(Collected data)

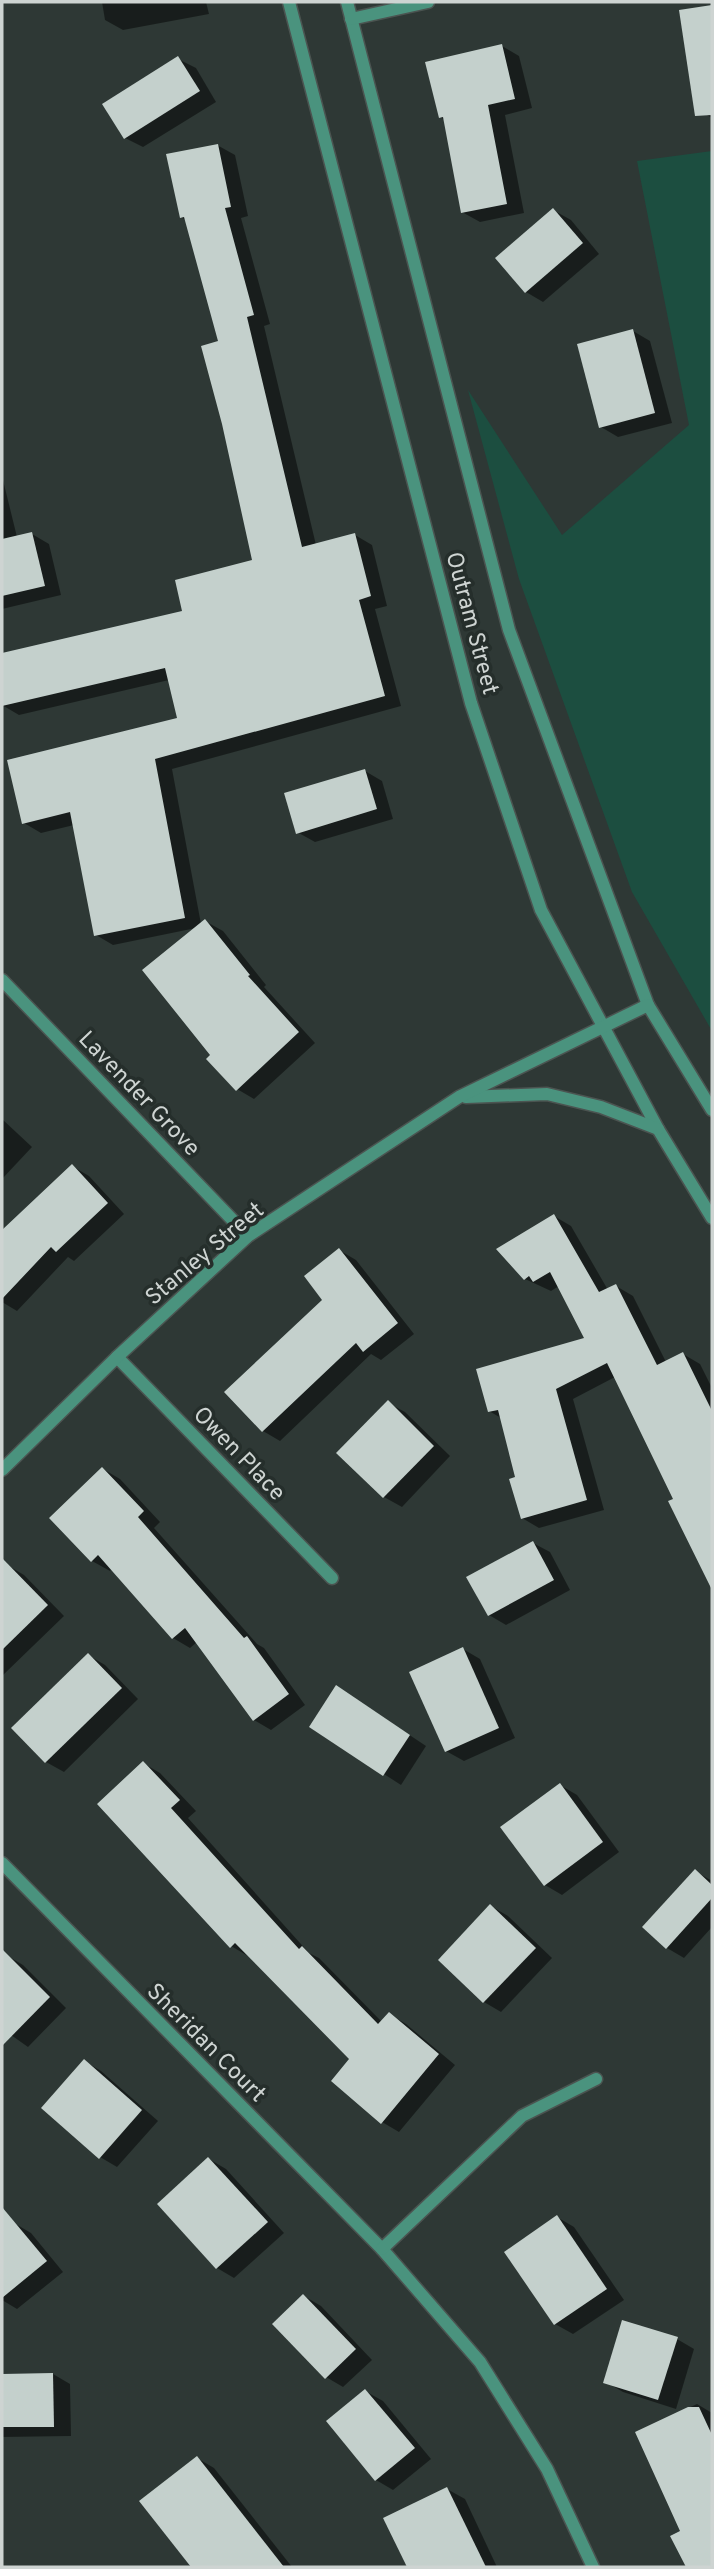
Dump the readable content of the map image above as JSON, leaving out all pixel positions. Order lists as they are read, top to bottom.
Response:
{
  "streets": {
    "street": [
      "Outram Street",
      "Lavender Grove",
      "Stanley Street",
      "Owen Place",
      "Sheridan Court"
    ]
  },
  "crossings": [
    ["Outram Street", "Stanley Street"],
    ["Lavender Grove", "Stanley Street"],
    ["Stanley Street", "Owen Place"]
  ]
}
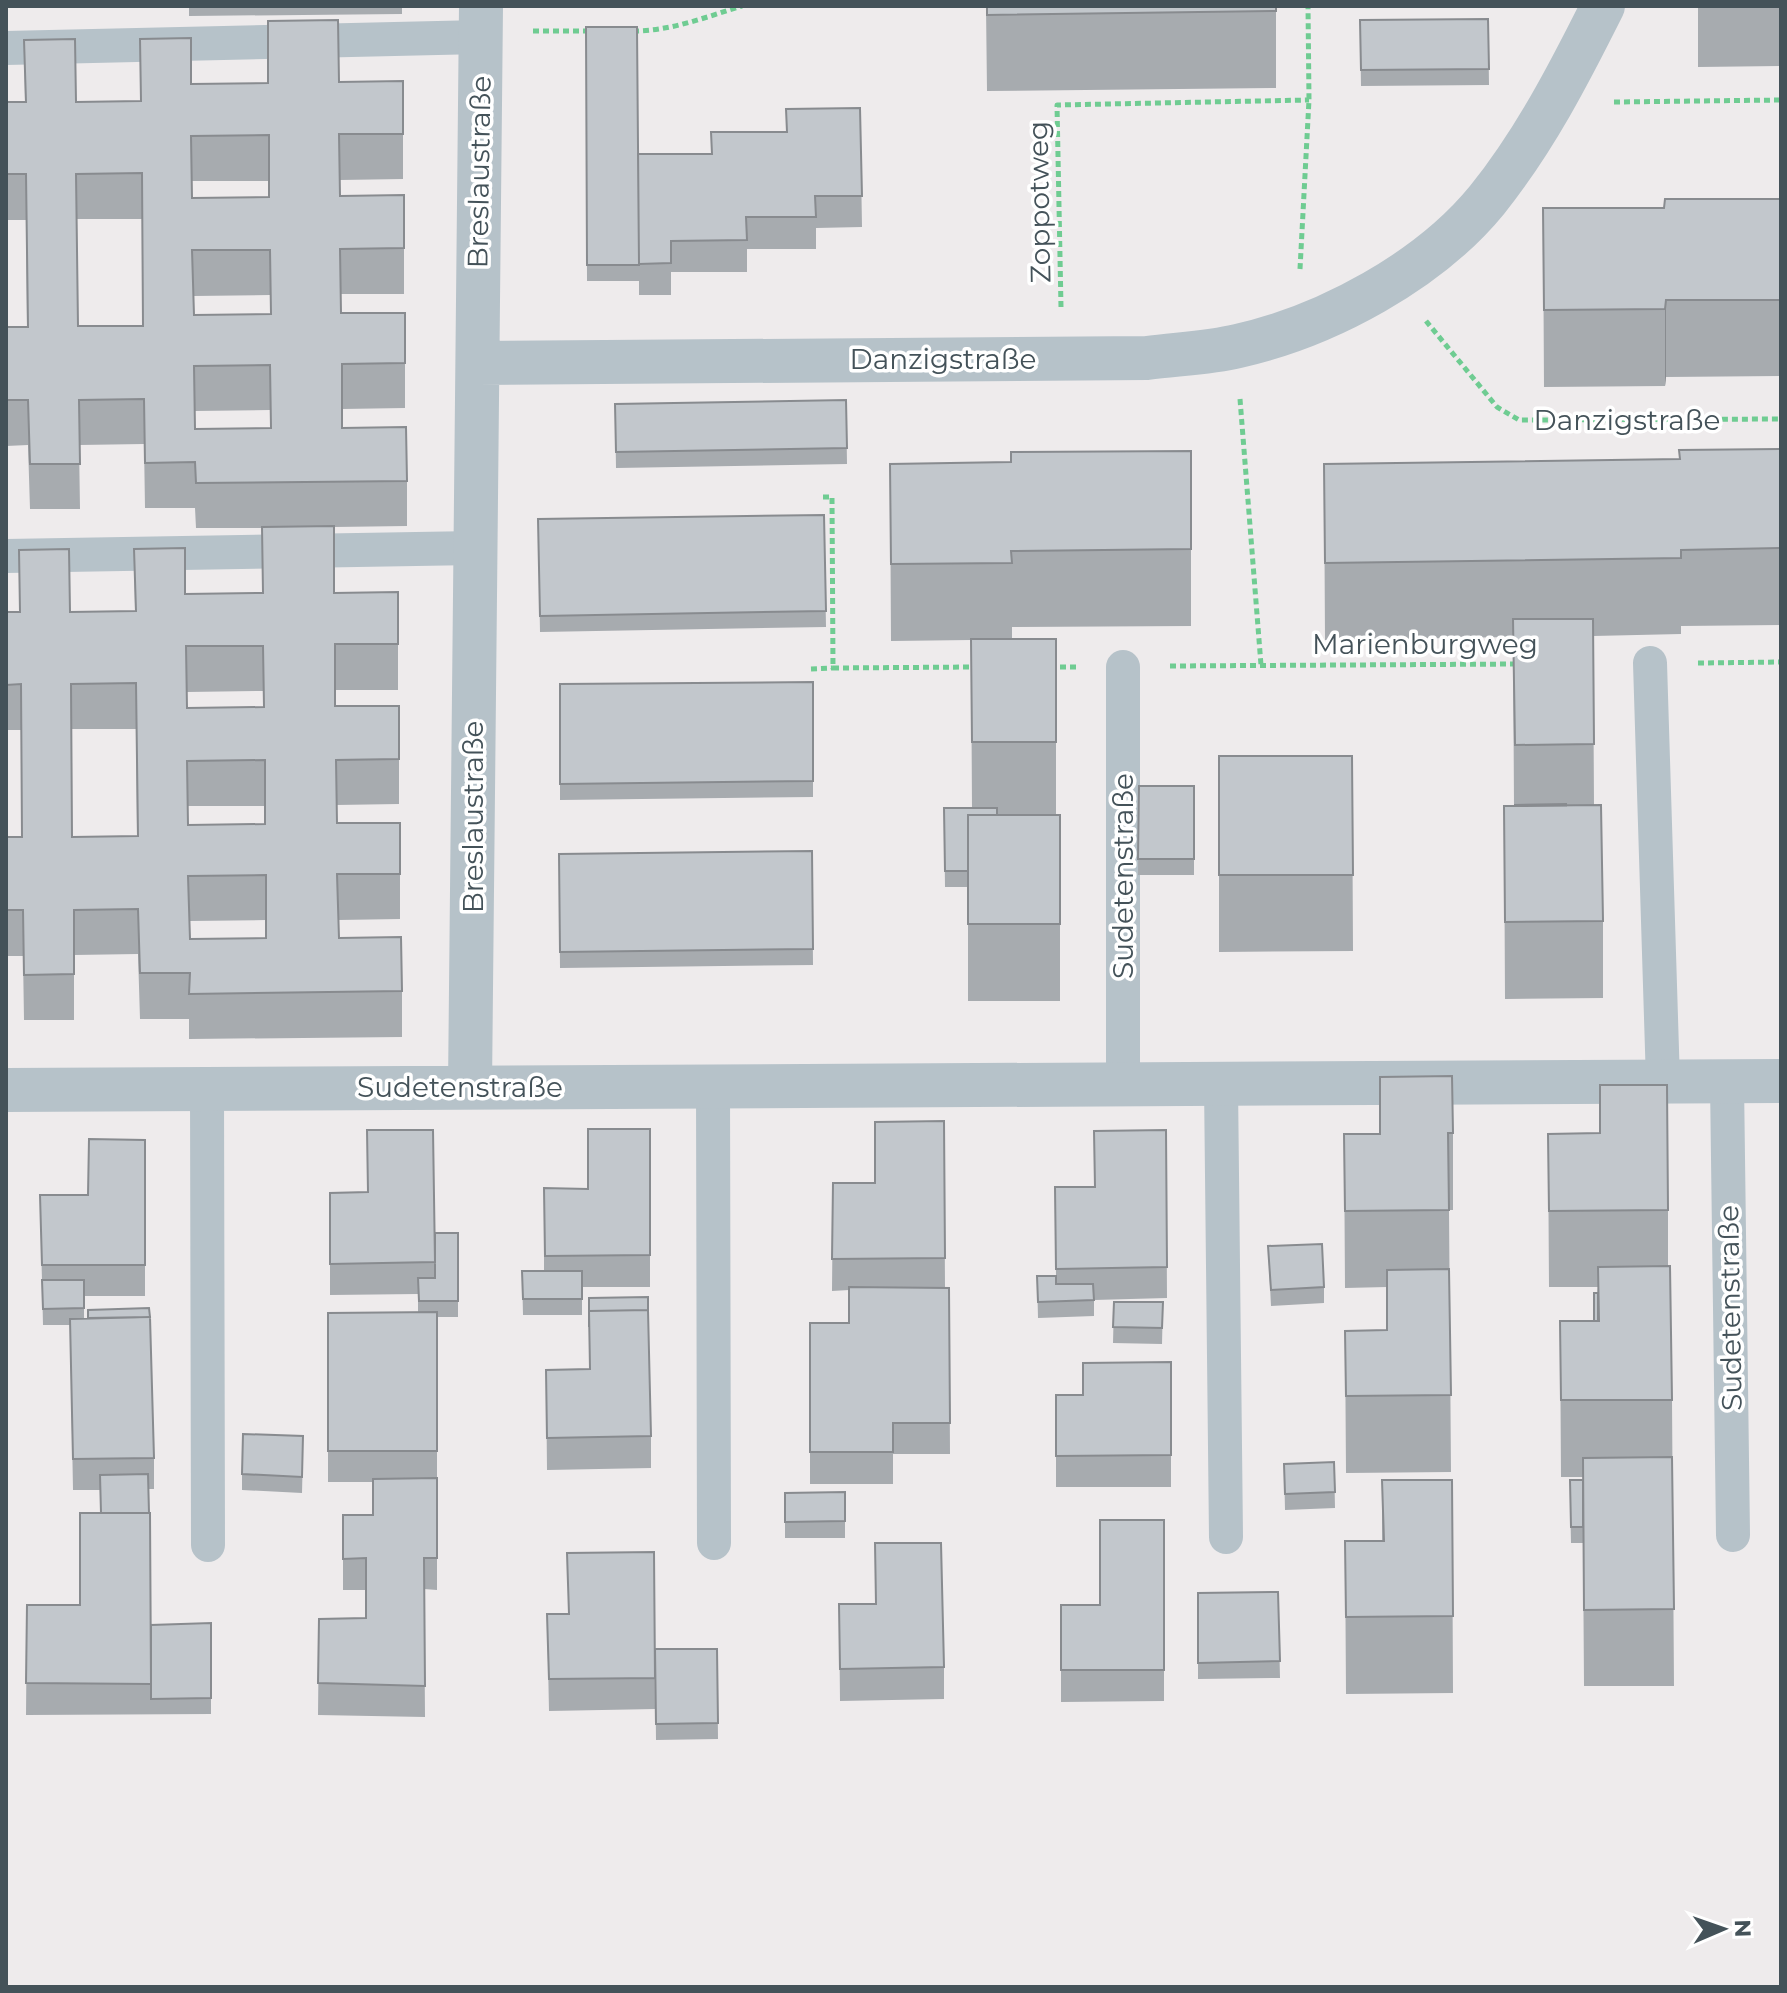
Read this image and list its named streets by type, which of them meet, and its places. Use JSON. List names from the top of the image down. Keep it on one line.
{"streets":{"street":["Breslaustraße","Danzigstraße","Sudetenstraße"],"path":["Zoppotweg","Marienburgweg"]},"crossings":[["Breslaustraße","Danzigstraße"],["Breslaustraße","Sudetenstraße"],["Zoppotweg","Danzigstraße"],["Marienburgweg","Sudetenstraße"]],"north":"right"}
--
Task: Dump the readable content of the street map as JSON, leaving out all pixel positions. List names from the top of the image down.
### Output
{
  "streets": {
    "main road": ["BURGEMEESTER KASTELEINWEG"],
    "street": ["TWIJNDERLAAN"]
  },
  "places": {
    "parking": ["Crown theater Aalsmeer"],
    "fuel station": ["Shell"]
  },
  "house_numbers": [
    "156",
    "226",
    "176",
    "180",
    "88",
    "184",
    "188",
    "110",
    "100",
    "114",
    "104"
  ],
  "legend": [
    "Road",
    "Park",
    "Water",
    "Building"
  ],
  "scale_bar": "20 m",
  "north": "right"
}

What is required:
Return a copy of each line in the entries that carries the string "Dump".

Solved problem:
Dump the readable content of the map image above as JSON, leaving out all pixel positions. Order lists as they are read, top to bottom.
Task: Dump the readable content of the street map as JSON, leaving out all pixel positions. List names from the top of the image down.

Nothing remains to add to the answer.